## Exercise data
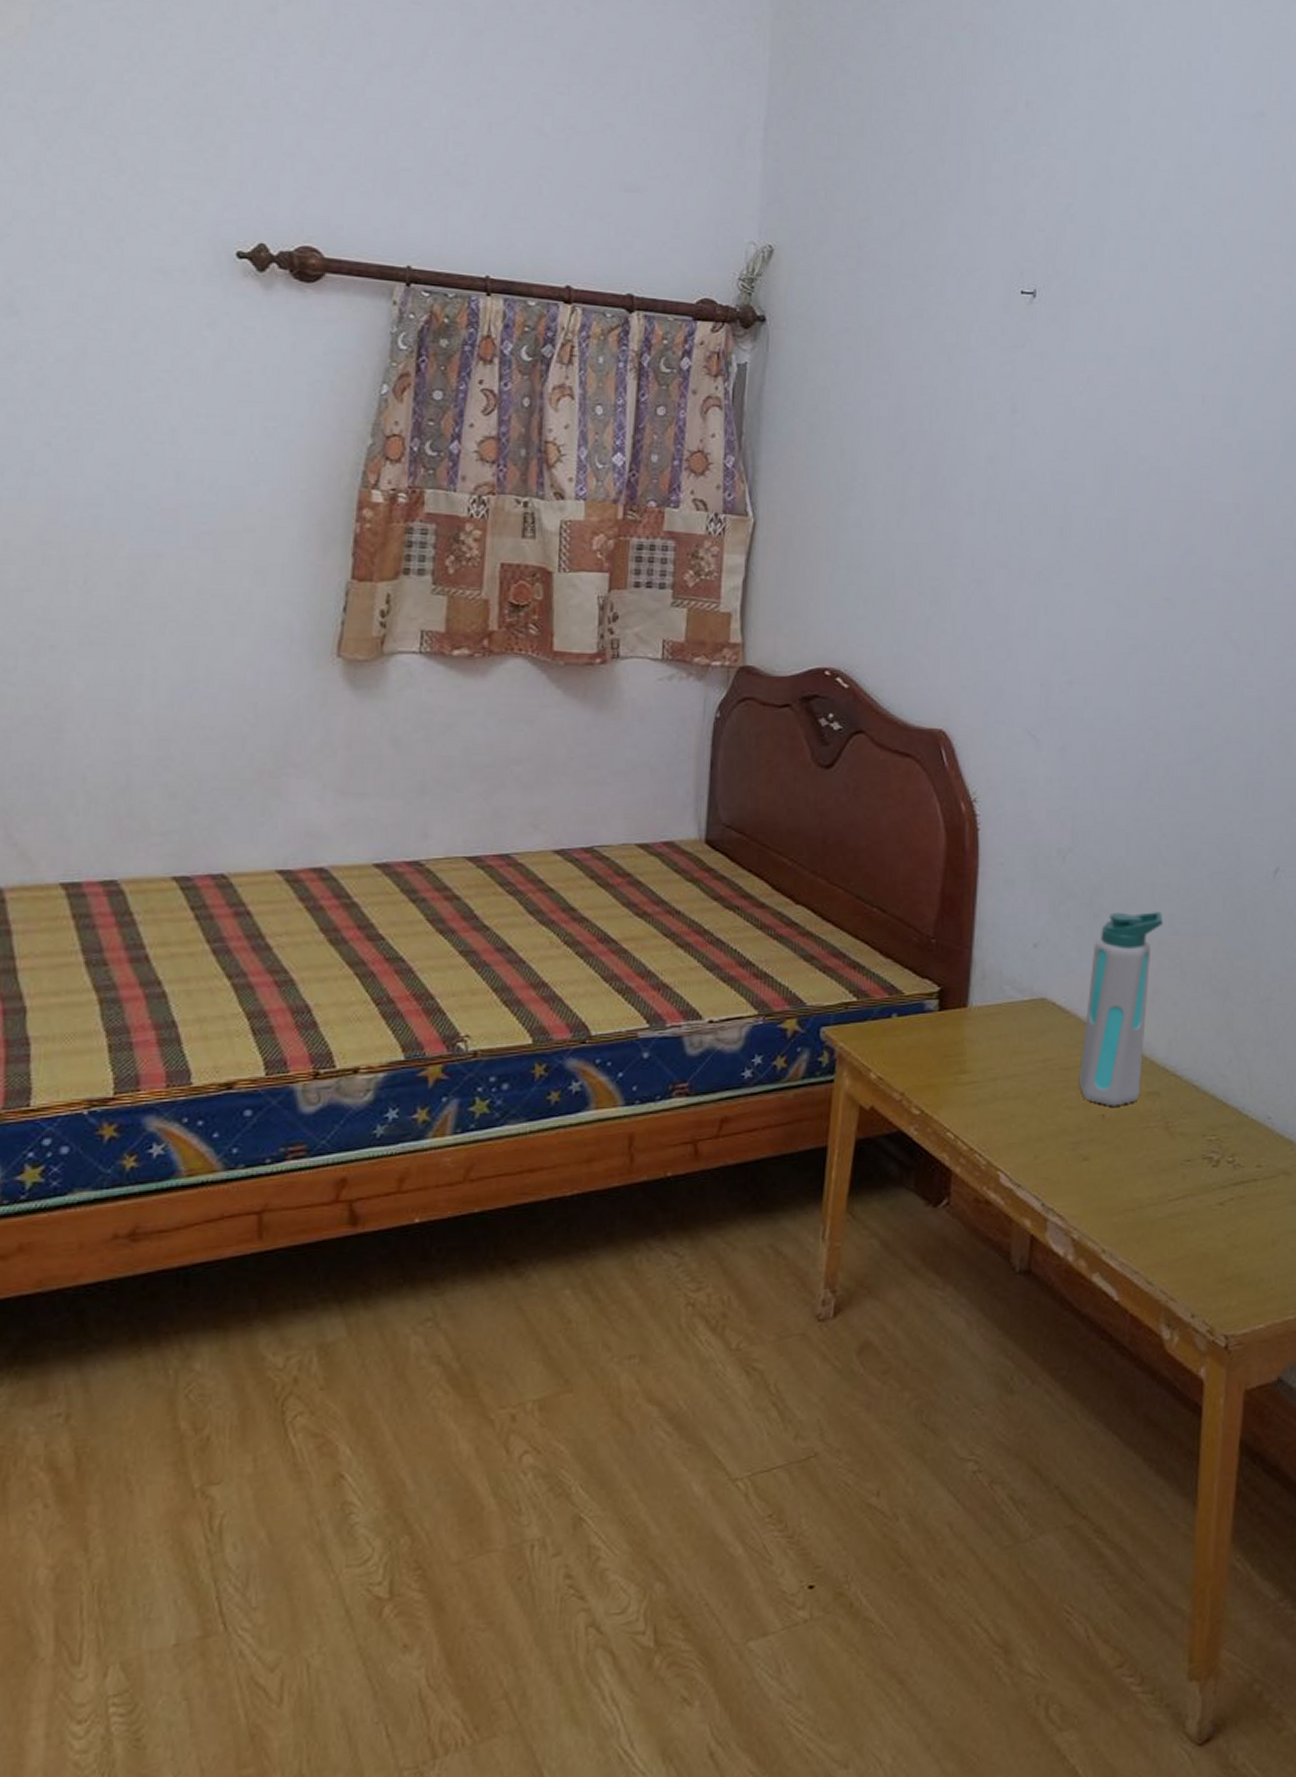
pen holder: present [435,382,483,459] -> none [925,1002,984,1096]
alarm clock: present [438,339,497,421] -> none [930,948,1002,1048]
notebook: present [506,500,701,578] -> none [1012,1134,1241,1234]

---

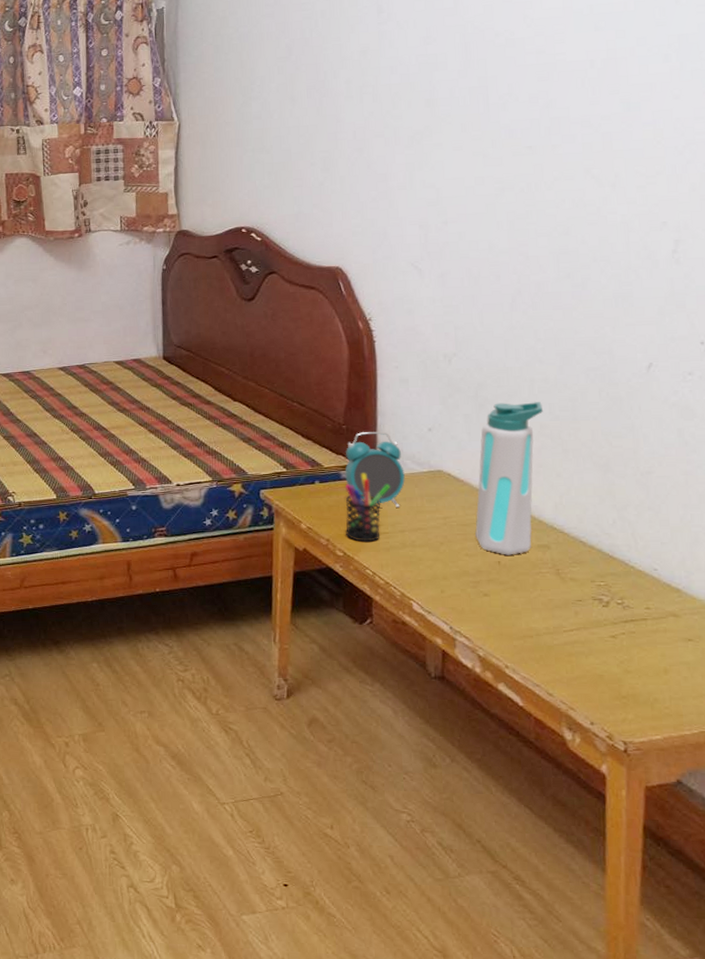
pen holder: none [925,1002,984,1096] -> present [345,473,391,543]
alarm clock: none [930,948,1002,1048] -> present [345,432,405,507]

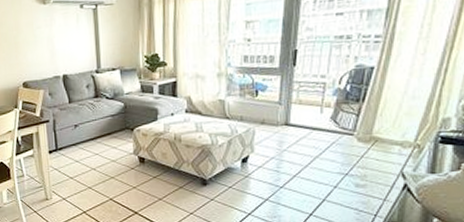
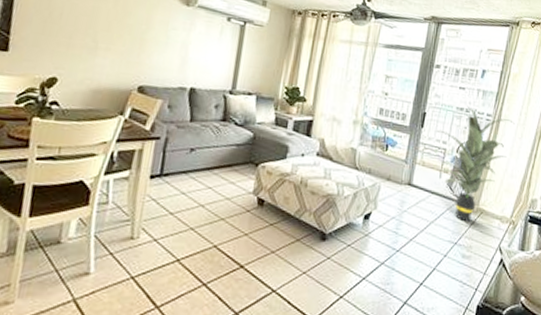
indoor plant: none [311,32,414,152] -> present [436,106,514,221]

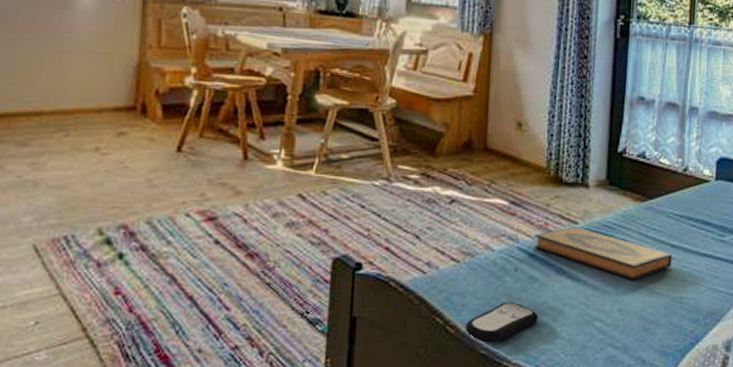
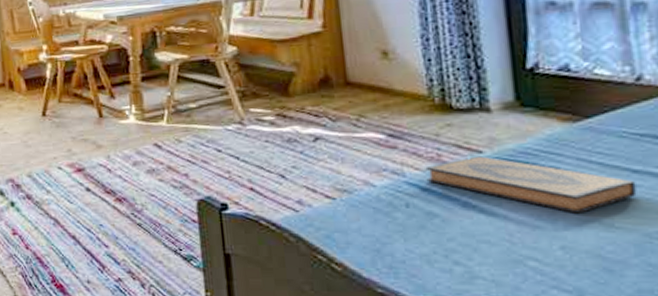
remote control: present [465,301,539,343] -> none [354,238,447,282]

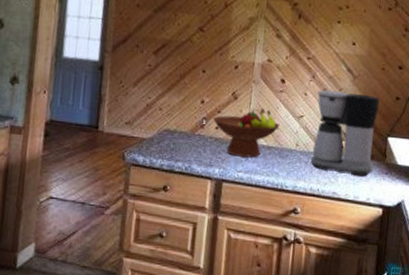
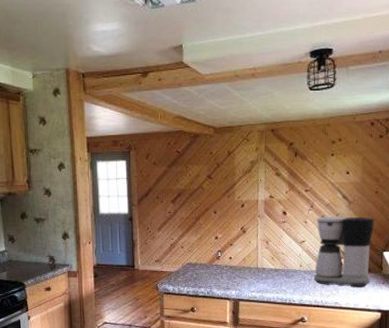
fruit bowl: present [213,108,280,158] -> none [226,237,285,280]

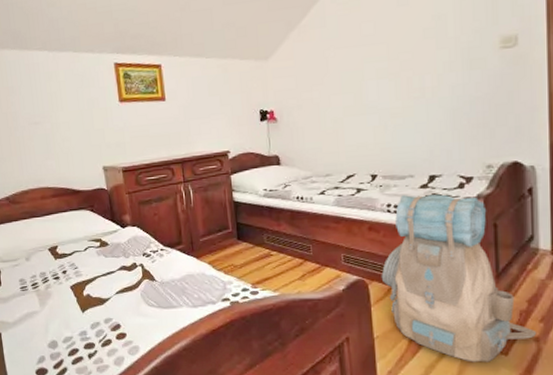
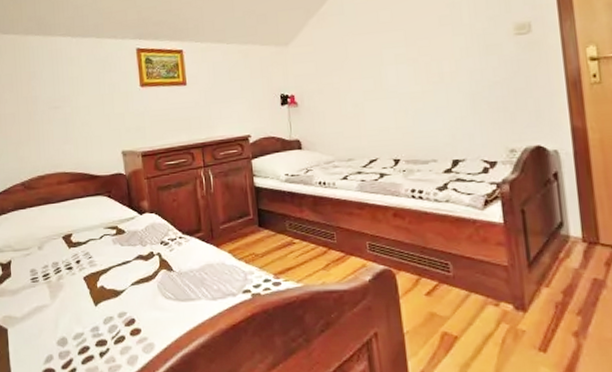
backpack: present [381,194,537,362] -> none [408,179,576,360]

## Instructions for the task
Referring to the material above, set down exactly the lines between the line with "pen holder: present" and the line with "notebook: present [506,500,701,578]", inclusive, and no other lines.

## Solution to this task
pen holder: present [435,382,483,459] -> none [925,1002,984,1096]
alarm clock: present [438,339,497,421] -> none [930,948,1002,1048]
notebook: present [506,500,701,578] -> none [1012,1134,1241,1234]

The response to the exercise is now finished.